Neuss-Grevenbroicher Zeitung Neuss
Das Kolumba als Kathedrale der Kunst
Das Museum ist ein Resonanzraum inmitten des großstädtischen Kölner Gewusels. In der Jahresausstellung geht es um das Thema „Ort und Subjekt“.
KÖLN Je größer die Gefahr durch Krisen und Kriege, desto wichtiger ist ein Museum wie das Kölner Kolumba für die Menschen. Das behauptet selbstbewusst Stefan Kraus, der als Direktor seit 15 Jahren das vielleicht schönste, stillste, poetischste und doch hochkomplexe Museum in der Altstadt jährlich unter ein neues Thema stellt.
Die von Stararchitekt Peter Zumthor gestalteten Räume mit natürlichem Licht, unliebsamen Schwellen, steilen Treppen, fehlender Beschilderung und riesigen Fensterausschnitten zwingen den Besucher zu einer disziplinierten Begehung. Übervölkerung ist verboten. Ein Blockbuster undenkbar. Kolumba ist eine Kathedrale der Kunst. Sie ist als Resonanzraum konzipiert, in dem ein Mensch den Alltag aussperren kann und sich auf abseitige Dinge einlässt. Im besten Fall werden Sorgen durch Ab- und Vergleiche verarbeitet oder mit Fantasie auf Reisen geschickt.

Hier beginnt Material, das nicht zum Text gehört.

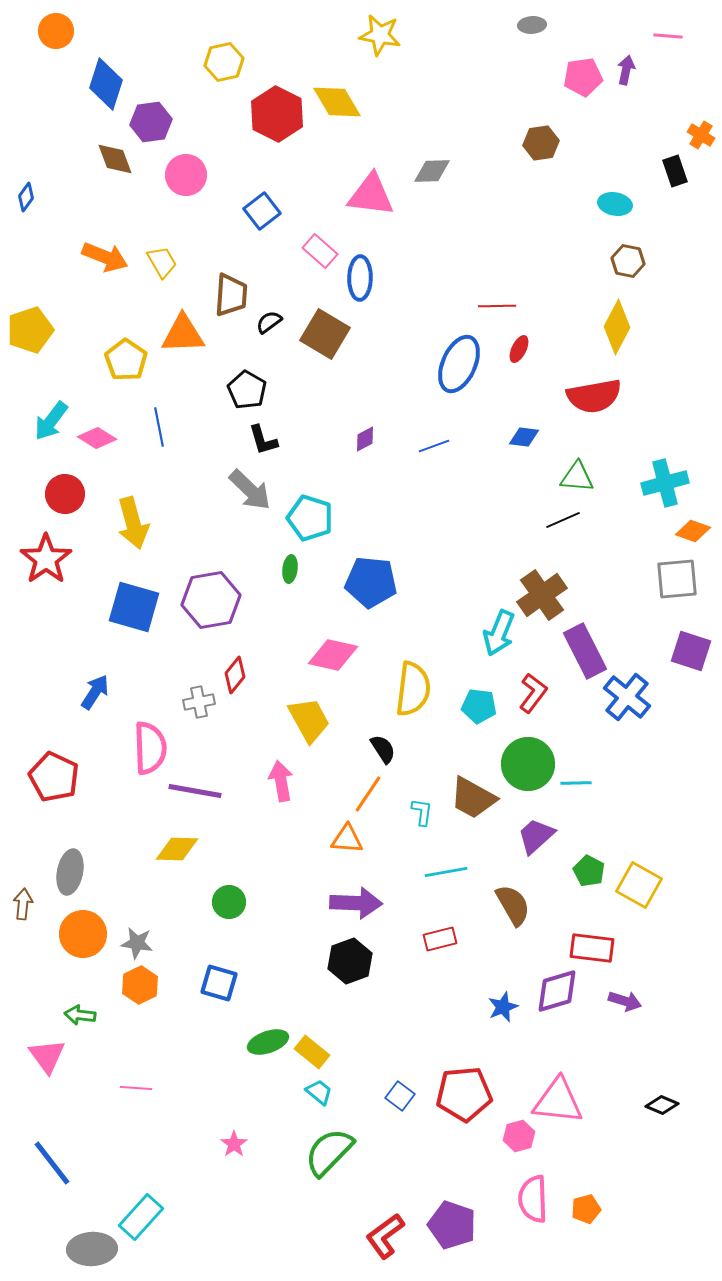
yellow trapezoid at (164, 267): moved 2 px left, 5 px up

Mit den Themen der vergangenen Jahre ist die Fortschreibung
eines Romans gelungen, an den sich bis September 2023 das Kapitel über „Ort & Subjekt“anfügt.
Noch nie waren so viele Menschen unterwegs auf der Welt wie heute. Kraus spricht von einem „Menschheitsdrama“, das aktuelle Fragen nach Verortung aufwirft, nach Sehnsuchts-,
Traum- und Heimatorten, auch nach zerstörten und verlorenen Orten, die später einmal überschrieben werden können. Kolumba selbst liefert den Ausgangspunkt solcher Fragen, indem es seine 2000-jährige Geschichte und mehrfache Überschreibungen – etwa von Kirchenruinen und Friedhof zu Museum und Garten – sichtbar macht.
Das Erzbistum Köln als Träger hat nicht nur den Museumsneubau finanziert, sondern zudem eine – was die Moderne angeht: durchaus mutige – Sammlung erworben, die sich zwischen Barock und Gegenwart erstreckt mit Spitzenwerken, die fast immer ausgestellt sind. Wie Stefan Lochners Veilchenmadonna aus dem Jahre 1451. Das Gemälde auf Eichenholz hält in Raum 19 das Totengedenken lebendig.
Kuratorisch geht man in diesem Museum wie im Theater mit Regisseur vor, der die Bühne bespielt: Inszeniert wird Altes und Neues, manchmal krass, Skulptur mit Sound, Zeichnung, Malerei und Installation. Videoarbeiten und ein Work in Progress bilden in dieser Ausstellung partizipative Projekte ab, die in die Stadt verweisen. Dass Menschen immer wieder neue Ortsfindungen durchmachen, wird an den Polen der Erde demonstriert. Nicht weit entfernt von Lutz Fritschs Dokumentation der „Bibliothek im Eis“, die Antarktisforschern heimatliche Gefühle beschert, gibt es beredte Zeugnisse christlicher Wallfahrten nach Jerusalem.
Im Hauptsaal versperrt der rote Schriftzug „Liebe“jeden Blick – auch hier hat die Domstadt, mit ihr eine
Werbebotschaft, Einzug genommen. Das Museum – ein Showroom? Kölns berühmtestes Werbebanner nach 4711, „Liebe deine Stadt“, konnte wegen Umbauarbeiten für ein Jahr ausgeliehen werden. Jetzt sind die Schriftzüge Kunst, nach Joseph Beuys eine soziale Plastik.
Die Ausstellung ist eine einzige Provokation, weil sie ikonografische Werke der Sammlung mit der Banalität von Alltagskultur konfrontiert und in einen Dialog zwingt. Das Konzept übt indes seinen Reiz aus. „Das Hier-zu-Sein genügt“heißt das titelgebende Werk von US-Künstlerin Roni Horn. Und so hat es der Museumsdirektor geplant.
Info Mi–Mo, 12–17 Uhr. Die Ausstellung „Ort & Subjekt“läuft bis September 2023: www.kolumba.de.